◆ WHAT YOU SHOULD DO: Please write out the text of the items below, from the very beginning up to and including the line with "品づくりを支えています。". Keep every line unchanged.

◆ MATERIAL FOR THIS TASK:
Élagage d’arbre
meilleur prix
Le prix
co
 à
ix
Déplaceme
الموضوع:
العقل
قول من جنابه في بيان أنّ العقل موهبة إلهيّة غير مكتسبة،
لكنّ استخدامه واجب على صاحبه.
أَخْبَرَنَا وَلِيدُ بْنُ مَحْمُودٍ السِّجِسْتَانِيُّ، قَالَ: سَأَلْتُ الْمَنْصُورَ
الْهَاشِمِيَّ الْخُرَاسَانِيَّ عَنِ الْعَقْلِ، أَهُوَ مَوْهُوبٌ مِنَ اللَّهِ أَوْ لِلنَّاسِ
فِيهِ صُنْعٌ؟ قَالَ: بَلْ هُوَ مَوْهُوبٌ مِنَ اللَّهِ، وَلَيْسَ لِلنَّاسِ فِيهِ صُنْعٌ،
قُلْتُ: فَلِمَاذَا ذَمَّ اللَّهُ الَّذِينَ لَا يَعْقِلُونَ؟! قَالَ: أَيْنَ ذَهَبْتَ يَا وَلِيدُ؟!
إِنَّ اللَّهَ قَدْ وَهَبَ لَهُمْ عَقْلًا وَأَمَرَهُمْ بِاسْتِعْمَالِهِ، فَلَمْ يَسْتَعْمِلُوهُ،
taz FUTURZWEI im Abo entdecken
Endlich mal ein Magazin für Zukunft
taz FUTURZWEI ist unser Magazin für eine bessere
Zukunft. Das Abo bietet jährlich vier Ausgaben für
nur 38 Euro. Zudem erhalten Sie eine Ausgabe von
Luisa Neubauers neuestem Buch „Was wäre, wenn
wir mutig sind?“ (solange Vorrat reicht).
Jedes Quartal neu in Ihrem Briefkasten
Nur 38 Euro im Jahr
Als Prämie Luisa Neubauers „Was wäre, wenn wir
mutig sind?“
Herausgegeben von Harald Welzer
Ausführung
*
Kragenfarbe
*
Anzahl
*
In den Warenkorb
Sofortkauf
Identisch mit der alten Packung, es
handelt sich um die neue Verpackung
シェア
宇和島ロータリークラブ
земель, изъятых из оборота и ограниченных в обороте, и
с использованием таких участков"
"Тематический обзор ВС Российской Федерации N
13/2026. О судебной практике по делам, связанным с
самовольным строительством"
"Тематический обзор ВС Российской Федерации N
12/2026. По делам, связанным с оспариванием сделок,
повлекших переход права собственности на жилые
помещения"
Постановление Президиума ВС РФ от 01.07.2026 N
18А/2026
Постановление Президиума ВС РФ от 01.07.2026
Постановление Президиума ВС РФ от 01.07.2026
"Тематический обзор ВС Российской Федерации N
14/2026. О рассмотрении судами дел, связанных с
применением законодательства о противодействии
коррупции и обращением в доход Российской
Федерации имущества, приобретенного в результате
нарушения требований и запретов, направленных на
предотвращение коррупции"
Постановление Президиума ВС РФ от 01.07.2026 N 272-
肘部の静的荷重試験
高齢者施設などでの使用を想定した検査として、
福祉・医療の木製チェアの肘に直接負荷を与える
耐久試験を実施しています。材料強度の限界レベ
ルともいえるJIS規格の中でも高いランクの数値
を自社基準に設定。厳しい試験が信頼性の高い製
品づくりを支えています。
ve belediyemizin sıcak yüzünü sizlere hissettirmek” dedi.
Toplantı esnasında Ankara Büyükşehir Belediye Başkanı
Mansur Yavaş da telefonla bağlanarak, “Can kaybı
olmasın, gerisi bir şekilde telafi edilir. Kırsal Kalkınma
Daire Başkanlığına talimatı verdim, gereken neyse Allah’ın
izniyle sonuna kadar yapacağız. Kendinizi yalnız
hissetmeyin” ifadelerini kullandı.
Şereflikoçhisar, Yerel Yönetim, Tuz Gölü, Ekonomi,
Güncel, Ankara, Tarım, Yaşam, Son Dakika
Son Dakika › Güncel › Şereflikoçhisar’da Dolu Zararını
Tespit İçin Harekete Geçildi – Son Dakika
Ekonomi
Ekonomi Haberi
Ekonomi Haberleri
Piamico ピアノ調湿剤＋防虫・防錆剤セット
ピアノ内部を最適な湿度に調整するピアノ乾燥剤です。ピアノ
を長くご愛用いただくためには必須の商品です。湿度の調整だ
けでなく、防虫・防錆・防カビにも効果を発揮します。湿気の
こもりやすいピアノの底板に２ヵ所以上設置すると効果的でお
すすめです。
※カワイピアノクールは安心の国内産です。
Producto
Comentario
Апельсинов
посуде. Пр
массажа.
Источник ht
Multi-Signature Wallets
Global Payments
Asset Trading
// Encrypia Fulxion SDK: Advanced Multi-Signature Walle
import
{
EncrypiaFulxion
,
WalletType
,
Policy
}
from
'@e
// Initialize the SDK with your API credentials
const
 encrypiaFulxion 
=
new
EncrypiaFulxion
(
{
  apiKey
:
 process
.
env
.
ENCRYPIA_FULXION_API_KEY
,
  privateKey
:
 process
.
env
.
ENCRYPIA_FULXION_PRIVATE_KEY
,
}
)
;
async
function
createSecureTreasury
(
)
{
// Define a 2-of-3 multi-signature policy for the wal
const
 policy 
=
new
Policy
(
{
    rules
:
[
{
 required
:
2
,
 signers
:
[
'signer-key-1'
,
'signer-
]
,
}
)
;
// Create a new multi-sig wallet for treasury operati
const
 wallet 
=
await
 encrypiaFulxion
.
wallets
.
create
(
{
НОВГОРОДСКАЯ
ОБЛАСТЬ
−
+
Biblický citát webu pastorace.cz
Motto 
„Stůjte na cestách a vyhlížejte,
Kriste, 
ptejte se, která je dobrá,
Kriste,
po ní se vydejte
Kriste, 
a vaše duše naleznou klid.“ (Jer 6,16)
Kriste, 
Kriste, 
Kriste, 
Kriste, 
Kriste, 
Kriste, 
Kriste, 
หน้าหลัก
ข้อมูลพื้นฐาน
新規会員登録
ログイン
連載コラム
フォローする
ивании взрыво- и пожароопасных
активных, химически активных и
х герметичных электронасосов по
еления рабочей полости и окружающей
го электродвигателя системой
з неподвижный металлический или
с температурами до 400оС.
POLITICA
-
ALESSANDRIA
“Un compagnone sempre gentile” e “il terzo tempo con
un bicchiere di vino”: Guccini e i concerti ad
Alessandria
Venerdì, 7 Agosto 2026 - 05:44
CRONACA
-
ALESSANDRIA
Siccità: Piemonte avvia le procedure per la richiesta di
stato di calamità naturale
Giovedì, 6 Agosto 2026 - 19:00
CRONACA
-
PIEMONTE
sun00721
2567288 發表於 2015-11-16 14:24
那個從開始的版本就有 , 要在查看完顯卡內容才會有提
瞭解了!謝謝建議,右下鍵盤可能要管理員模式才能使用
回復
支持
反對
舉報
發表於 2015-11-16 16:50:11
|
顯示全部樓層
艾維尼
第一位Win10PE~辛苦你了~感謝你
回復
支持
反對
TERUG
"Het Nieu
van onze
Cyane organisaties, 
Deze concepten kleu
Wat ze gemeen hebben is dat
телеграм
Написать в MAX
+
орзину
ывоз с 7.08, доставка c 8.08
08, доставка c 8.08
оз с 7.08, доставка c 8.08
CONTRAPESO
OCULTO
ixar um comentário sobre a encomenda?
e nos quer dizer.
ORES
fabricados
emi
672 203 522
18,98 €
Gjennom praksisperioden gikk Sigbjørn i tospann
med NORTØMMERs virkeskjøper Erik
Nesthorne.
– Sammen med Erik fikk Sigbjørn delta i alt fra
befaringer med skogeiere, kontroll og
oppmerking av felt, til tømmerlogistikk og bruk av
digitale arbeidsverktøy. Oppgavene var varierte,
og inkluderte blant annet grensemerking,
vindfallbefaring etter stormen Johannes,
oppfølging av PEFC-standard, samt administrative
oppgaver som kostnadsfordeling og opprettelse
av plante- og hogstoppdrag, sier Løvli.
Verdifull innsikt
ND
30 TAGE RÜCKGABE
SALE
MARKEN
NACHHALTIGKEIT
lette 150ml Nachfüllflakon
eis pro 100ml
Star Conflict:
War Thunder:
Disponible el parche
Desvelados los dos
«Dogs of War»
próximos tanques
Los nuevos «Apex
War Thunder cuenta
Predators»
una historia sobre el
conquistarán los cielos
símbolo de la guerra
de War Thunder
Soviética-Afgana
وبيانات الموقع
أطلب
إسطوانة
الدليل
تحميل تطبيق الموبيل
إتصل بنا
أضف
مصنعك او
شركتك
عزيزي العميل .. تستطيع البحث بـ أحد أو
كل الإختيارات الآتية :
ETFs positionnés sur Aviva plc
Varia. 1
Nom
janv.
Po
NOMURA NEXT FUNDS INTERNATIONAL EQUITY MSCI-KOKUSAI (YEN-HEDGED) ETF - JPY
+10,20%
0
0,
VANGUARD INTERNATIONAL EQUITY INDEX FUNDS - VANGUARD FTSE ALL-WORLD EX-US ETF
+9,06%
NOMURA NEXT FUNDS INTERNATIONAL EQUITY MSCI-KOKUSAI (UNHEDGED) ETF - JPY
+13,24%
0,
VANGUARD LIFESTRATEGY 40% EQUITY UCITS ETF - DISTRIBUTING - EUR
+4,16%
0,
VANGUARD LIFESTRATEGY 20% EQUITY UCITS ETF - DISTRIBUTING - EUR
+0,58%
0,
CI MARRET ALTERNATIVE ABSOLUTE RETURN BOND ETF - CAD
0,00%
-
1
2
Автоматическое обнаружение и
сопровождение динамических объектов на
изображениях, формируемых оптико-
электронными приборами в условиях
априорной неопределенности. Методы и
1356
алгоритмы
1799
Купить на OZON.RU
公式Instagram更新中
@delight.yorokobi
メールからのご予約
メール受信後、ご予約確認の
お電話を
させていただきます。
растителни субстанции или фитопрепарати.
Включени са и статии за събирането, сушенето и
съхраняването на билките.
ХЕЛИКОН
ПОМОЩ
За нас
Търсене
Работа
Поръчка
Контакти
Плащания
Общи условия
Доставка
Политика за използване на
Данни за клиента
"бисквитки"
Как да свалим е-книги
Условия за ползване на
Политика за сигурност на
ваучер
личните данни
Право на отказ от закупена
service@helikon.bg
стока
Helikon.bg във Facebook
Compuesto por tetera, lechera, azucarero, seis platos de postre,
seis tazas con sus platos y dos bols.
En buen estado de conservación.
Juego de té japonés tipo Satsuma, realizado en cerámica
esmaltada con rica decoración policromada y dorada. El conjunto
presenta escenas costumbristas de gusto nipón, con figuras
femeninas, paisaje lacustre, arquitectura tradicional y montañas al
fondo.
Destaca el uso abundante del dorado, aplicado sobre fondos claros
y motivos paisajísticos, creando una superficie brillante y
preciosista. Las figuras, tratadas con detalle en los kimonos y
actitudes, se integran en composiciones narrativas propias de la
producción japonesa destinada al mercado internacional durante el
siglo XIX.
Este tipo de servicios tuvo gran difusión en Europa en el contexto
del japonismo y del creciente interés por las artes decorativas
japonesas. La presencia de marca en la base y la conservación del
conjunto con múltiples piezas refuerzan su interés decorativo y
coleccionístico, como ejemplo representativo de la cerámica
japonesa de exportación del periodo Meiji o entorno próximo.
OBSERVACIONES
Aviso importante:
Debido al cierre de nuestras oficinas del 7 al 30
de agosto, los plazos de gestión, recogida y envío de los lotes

◆ WRITTEN ANSWER:
Élagage d’arbre
meilleur prix
Le prix
co
 à
ix
Déplaceme
الموضوع:
العقل
قول من جنابه في بيان أنّ العقل موهبة إلهيّة غير مكتسبة،
لكنّ استخدامه واجب على صاحبه.
أَخْبَرَنَا وَلِيدُ بْنُ مَحْمُودٍ السِّجِسْتَانِيُّ، قَالَ: سَأَلْتُ الْمَنْصُورَ
الْهَاشِمِيَّ الْخُرَاسَانِيَّ عَنِ الْعَقْلِ، أَهُوَ مَوْهُوبٌ مِنَ اللَّهِ أَوْ لِلنَّاسِ
فِيهِ صُنْعٌ؟ قَالَ: بَلْ هُوَ مَوْهُوبٌ مِنَ اللَّهِ، وَلَيْسَ لِلنَّاسِ فِيهِ صُنْعٌ،
قُلْتُ: فَلِمَاذَا ذَمَّ اللَّهُ الَّذِينَ لَا يَعْقِلُونَ؟! قَالَ: أَيْنَ ذَهَبْتَ يَا وَلِيدُ؟!
إِنَّ اللَّهَ قَدْ وَهَبَ لَهُمْ عَقْلًا وَأَمَرَهُمْ بِاسْتِعْمَالِهِ، فَلَمْ يَسْتَعْمِلُوهُ،
taz FUTURZWEI im Abo entdecken
Endlich mal ein Magazin für Zukunft
taz FUTURZWEI ist unser Magazin für eine bessere
Zukunft. Das Abo bietet jährlich vier Ausgaben für
nur 38 Euro. Zudem erhalten Sie eine Ausgabe von
Luisa Neubauers neuestem Buch „Was wäre, wenn
wir mutig sind?“ (solange Vorrat reicht).
Jedes Quartal neu in Ihrem Briefkasten
Nur 38 Euro im Jahr
Als Prämie Luisa Neubauers „Was wäre, wenn wir
mutig sind?“
Herausgegeben von Harald Welzer
Ausführung
*
Kragenfarbe
*
Anzahl
*
In den Warenkorb
Sofortkauf
Identisch mit der alten Packung, es
handelt sich um die neue Verpackung
シェア
宇和島ロータリークラブ
земель, изъятых из оборота и ограниченных в обороте, и
с использованием таких участков"
"Тематический обзор ВС Российской Федерации N
13/2026. О судебной практике по делам, связанным с
самовольным строительством"
"Тематический обзор ВС Российской Федерации N
12/2026. По делам, связанным с оспариванием сделок,
повлекших переход права собственности на жилые
помещения"
Постановление Президиума ВС РФ от 01.07.2026 N
18А/2026
Постановление Президиума ВС РФ от 01.07.2026
Постановление Президиума ВС РФ от 01.07.2026
"Тематический обзор ВС Российской Федерации N
14/2026. О рассмотрении судами дел, связанных с
применением законодательства о противодействии
коррупции и обращением в доход Российской
Федерации имущества, приобретенного в результате
нарушения требований и запретов, направленных на
предотвращение коррупции"
Постановление Президиума ВС РФ от 01.07.2026 N 272-
肘部の静的荷重試験
高齢者施設などでの使用を想定した検査として、
福祉・医療の木製チェアの肘に直接負荷を与える
耐久試験を実施しています。材料強度の限界レベ
ルともいえるJIS規格の中でも高いランクの数値
を自社基準に設定。厳しい試験が信頼性の高い製
品づくりを支えています。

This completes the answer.